Spis treści
Nieznane przyczyny śmierci
W poniedziałek w niewyjaśnionych okolicznościach zmarł Przemysław Górnicki. Z szokującej relacji, którą przekazał serwis „Fakt”, wynika, że dramatyczne sceny miały miejsce na siłowni przy ulicy Składowej w Gnieźnie. To właśnie tam spędzał większość czasy, prowadząc swoje zajęcia oraz pracując nad formą.
Śmierć sportowca wstrząsnęła lokalną społecznością. O zdarzeniu poinformowała telewizja TV Gniezno. Na Facebooku pojawiło się mnóstwo komentarzy z kondolencjami. Jak wskazują doniesienia medialne Górnickiego wspomnieli także byli jego podopieczni.
Z ustaleń wynika, że 34-latek zasłabł około godz. 16.00. Początkowo pomocy udzielili świadkowie, a następnie zespół ratownictwa mecycznego.

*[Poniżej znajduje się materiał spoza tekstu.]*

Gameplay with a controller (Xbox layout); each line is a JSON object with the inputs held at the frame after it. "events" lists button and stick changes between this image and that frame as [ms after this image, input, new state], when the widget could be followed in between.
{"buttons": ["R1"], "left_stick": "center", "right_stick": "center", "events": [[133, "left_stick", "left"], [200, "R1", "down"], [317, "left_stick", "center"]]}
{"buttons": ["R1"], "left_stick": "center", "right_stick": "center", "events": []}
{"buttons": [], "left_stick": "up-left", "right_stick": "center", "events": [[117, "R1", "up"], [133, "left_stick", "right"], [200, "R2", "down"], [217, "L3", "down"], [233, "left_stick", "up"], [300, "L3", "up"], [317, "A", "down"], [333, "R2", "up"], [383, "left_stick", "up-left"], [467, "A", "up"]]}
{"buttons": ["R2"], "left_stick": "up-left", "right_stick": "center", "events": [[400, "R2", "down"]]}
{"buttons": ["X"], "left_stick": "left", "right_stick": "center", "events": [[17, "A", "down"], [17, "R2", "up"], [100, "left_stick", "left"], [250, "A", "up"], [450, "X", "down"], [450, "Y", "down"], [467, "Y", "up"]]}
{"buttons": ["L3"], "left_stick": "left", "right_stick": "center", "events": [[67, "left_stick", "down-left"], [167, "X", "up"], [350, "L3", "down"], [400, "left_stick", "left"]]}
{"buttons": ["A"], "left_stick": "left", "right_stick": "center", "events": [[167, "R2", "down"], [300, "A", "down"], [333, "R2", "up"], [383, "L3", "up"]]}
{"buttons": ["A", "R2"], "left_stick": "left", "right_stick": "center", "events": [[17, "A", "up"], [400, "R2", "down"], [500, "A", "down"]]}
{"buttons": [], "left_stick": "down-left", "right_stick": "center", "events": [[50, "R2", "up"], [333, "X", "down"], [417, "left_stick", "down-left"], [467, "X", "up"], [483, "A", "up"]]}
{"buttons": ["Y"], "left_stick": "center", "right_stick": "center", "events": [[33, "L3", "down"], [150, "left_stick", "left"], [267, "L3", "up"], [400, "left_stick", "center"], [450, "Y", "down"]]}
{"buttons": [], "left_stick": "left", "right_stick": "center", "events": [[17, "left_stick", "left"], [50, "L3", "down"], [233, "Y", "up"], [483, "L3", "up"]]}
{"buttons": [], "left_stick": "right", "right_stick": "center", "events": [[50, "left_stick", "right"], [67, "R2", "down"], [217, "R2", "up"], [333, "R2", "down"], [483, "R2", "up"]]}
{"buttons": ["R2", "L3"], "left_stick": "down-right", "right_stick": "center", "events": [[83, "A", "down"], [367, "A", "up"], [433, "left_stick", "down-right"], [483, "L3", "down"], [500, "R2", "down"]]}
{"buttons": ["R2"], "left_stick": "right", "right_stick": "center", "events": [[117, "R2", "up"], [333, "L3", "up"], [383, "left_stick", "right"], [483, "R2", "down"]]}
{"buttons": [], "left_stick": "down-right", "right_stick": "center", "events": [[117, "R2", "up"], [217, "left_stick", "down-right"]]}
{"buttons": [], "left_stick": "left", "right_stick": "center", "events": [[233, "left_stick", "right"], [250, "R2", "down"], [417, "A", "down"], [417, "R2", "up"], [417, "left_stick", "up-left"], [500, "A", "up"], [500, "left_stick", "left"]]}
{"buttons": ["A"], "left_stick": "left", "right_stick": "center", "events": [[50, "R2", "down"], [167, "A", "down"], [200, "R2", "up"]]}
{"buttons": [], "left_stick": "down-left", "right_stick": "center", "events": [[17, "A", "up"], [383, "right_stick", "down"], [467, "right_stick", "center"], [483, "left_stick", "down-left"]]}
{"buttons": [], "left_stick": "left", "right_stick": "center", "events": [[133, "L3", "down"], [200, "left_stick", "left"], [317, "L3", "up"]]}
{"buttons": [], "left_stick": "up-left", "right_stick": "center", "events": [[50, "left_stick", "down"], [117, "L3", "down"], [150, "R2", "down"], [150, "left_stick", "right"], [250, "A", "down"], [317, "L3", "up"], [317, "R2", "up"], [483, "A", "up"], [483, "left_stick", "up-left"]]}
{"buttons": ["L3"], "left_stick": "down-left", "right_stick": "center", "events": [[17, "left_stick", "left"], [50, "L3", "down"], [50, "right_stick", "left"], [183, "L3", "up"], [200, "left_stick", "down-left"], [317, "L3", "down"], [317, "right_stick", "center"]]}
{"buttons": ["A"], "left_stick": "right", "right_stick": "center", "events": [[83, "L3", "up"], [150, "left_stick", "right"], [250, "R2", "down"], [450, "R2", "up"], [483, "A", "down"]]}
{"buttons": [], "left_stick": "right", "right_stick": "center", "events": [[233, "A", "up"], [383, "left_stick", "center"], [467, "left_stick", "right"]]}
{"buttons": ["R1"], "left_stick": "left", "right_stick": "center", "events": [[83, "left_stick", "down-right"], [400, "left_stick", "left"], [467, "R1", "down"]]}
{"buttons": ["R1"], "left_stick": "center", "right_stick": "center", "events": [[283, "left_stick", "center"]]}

Niestety po godzinie stwierdzono zgon.
– Zgłoszenie wypłynęło o godzinie 15.44. Wiadomo, że przeprowadzono reanimację, mimo to nie udało się uratować mężczyzny. Na miejscu pojawił się prokurator, który zdecydował o przekazaniu ciała rodzinie
– poinformowała asp. sztab. Anna Osińska, rzeczniczka Komendy Powiatowej Policji w Gnieźnie.
Na miejsce dotarła także policja. Obecnie śledczy badają sprawę. Dalsze informacje ws. śmierci mają pojawić się po przeprowadzeniu sekcji zwłok.
Sukcesy zawodowe
Lokalne media informują, że Górnicki był znaną osobą w Gnieźnie. Popularność zyskał tytułem mistrza Europy w trójboju siłowym. Od dwunastu lat był poważanym trenerem personalnym.
Sięgnął również po brązowy medal Mistrzostw Europy GPC i kilkukrotnie zdobył tytuł Mistrzostw Polski GPC. 34-latek mógł poszczycić się kilkoma rekordami.
Wielu sportowców, których trenował chciało pójść w jego ślady.
Przemysław Górnicki bardzo często swoimi zmaganiami na siłowni dzielił się w mediach społecznościowych.
Jego profil na Instagramie obserwuje 3 272 użytkowników.